Lucky, I think to myself then, that we never went through this with Cindy. All this time, I’d been thinking it was too bad that Finch never really knew her mother, that she had no recollection of her at all, that when I showed her the picture or talked about Cindy, Finch would listen and smile politely, but there was no memory at the sight of her, no pain that would twist and burn. But now I see that if we had to lose her, we were lucky to have lost her when we did.

“You should’ve told me.”

“I didn’t know.”

“Who’s taking care of him? Does he have someone?” She wipes her eyes with the purple sleeve of her shirt. “We should go help.”

“Aw, Finch. That’s nice of you to think about. But you know we can’t do that.” I pat her back.

“I know we have rules. But it’s Jake,” she says, biting her lip. “Don’t you think we could make an exception?”

“Sorry, sugar. We can’t.”

“But why?”

She’s been pushing back, this past year. Wanting to know more about why we’re here and why we can’t leave. I take a deep breath, run my thumb along a crack in the table. We’ve been over the story, many times. Well, an abbreviated version. I look at her, waiting. “You know why.”

“Because you did something you shouldn’t have, once. To keep the two of us together.” She pauses, raising her eyes. “And there are consequences for that. One of which is that we can’t go into the world.” A recitation: same words each time.

“Good girl.”

She winds a strand of hair around her finger. “What you did, Coop—was it something bad?”
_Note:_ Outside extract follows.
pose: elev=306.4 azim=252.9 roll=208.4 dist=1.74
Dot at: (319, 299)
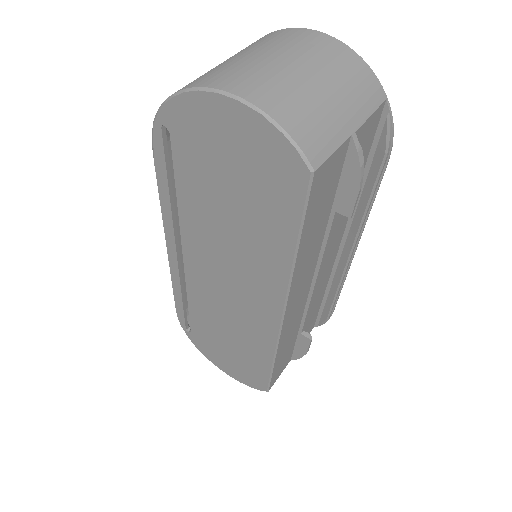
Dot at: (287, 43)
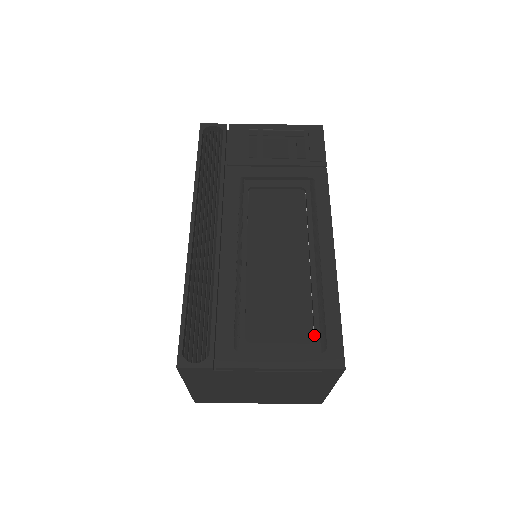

A thorny question. “I did what I had to do.” I reach out and press my hand over hers. “He has a sister,” I say, remembering: many years ago, a girl who tagged along on that fishing trip, her nose in a book. The last I heard, she was living in England.

Finch seems to take some comfort in this. Still, she picks up the rest of the apple and climbs onto my lap and cries hard, her sobs filling the cabin with a sound that lances and burns. Stomach, chest, throat. This is a new agony for me—to hear her suffer, to not be able to take it away. It’s not like the cuts and bruises and bee stings of life, hurts that will throb but then fade away: the skin healing, the swelling going down.

“It’s not fair,” she sobs. “It’s not fair at all.”

I rest my chin on top of her head and hold her and tell her I know: I know it’s not fair. She sits there with me, knees tucked beneath her chin, and it’s a long time before she stops shaking.





FOUR




Scotland materializes in the yard. I say it that way because that’s what he does each time, just shows up, appears out of nowhere, like a ghost, like fog. We never see him coming through the woods, we never hear him, and let me assure you: I keep an eye out. Never once have I seen him before he got to the yard. Never once have I heard a noise. No sticks cracking, no rustle of leaves. He’s that quiet. I am fairly certain he takes some sort of sick pleasure in surprising us because each time, I know the look on my face must be one of sheer terror, and each time, he breaks into a laugh at the sight of it. He throws back his head and shows his ugly teeth and roars, his whole body shaking hard, delighted.